As kids, Reggie Miller and his sister Cheryl had their ways of hustling for the extra buck and they celebrated those earnings in style. And they did all that with some smarts and some basketball skills.
Before the Indiana Pacers star made more than $100 million in the NBA, he and his sister played two-on-two games, tricked their opponents, and later celebrated with $10 happy meals at McDonald’s.
“Back in the fifth and sixth grades, we would go to the courts at John Adams Elementary or Hunt Park and hustle two-on-two games,” Miller said in his book, ‘I Love Being the Enemy’ (H/T NBC Sports). “We had it down to a science.

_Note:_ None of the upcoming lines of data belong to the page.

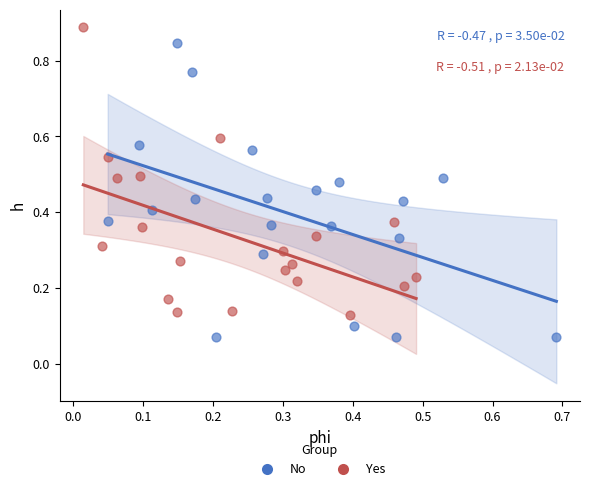

Which series contains the highest Y value?

Yes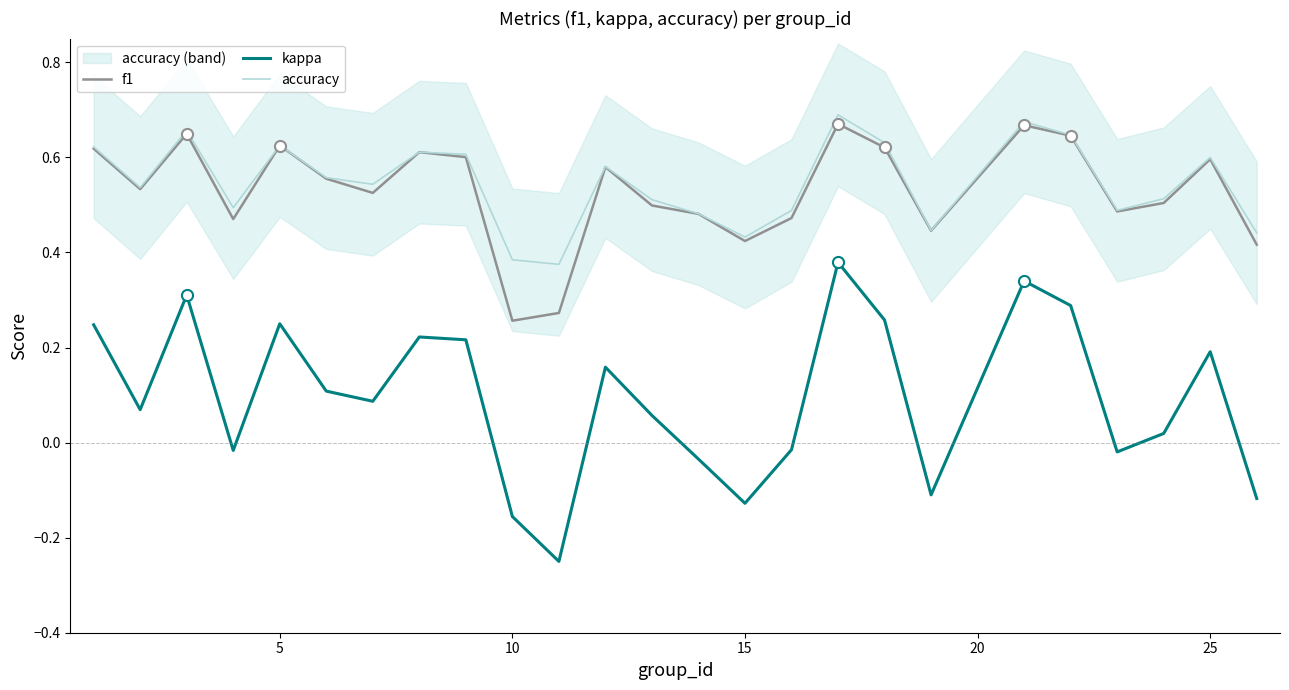

How many interior local valleys does the accuracy series have?

7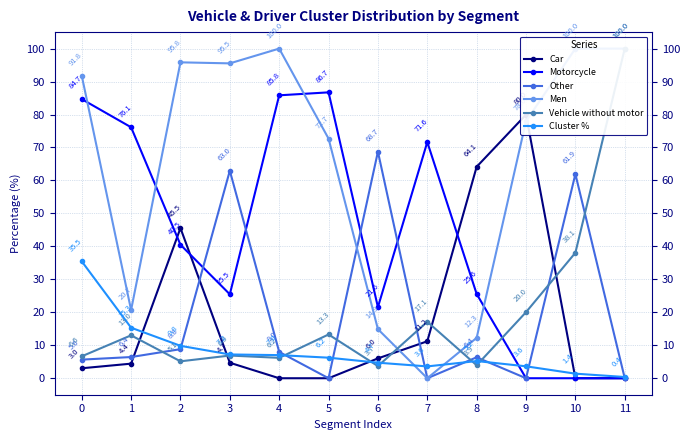

Reading right to left, what are all the values shown in this chart?

Car: 11=0.0	10=0.0	9=80.0	8=64.1	7=11.2	6=6.0	5=0.0	4=0.0	3=4.7	2=45.5	1=4.4	0=3.0
Motorcycle: 11=0.0	10=0.0	9=0.0	8=25.6	7=71.6	6=21.6	5=86.7	4=85.8	3=25.5	2=40.5	1=76.1	0=84.7
Other: 11=0.0	10=61.9	9=0.0	8=6.4	7=0.0	6=68.7	5=0.0	4=8.0	3=63.0	2=8.8	1=6.4	0=5.6
Men: 11=100.0	10=100.0	9=78.0	8=12.3	7=0.0	6=14.9	5=72.7	4=100.0	3=95.5	2=95.8	1=20.7	0=91.8
Vehicle without motor: 11=100.0	10=38.1	9=20.0	8=3.9	7=17.1	6=3.7	5=13.3	4=6.2	3=6.9	2=5.1	1=13.0	0=6.6
Cluster %: 11=0.4	10=1.4	9=3.6	8=5.2	7=3.6	6=4.7	5=6.2	4=7.0	3=7.2	2=9.8	1=15.3	0=35.5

It was the best hustle scam in Riverside, California.”
He added that he would head to the court for a game and explain that he was alone apart from Cheryl, who pretended that she knew nothing about the game. However, the story would unfold differently when they found opponents and began playing.
“We’d play for ten dollars; the first team to 10 by ones would win the money. Then we’d get down, 5-0, double the bet, and then take care of business. I’d look at Cheryl, she’d look at me, we’d wink, and then … 10-5 us, and on our way to McDonald’s for a Happy Meal.”
The hustle in the formative years helped as Miller made a name for himself at UCLA for being a dependent player. He was selected as the 11th overall pick in the 1987 NBA Draft by the Indiana Pacers and spent 18 seasons with them averaging 18.2 points and becoming one of the greatest clutch players of that era.
It’s unfortunate that a precocious talent like Miller doesn’t have an NBA title to his name, but his phenomenal performances for Indiana rightfully saw him inducted into the NBA’s Hall of Fame in 2012, and in what comes as splendid news for the family, Cheryl is a Hall of Famer as well.
Reggie Miller Explained How His Signature Trash Talking Came To Light
In his early years, Reggie Miller’s sister Cheryl would beat him on 1v1 in games, and that had the kids laughing at that future Pacers’ superstar.
“When you’re getting beat down by your sister, who’s the greatest women’s basketball player of all time, you learn to talk because I was getting beat down by her, and all my boys were laughing because I was getting beat down by her, but she was beating down them,” Miller said on Jimmy Kimmel Live.
“So I learned to talk there, and it kinda went to UCLA, and then it happened – I started talking as soon as I got into the League.”
And for all the trash talk he learned, we’re sure Miller and Cheryl would have enjoyed their share of happy meals in the past.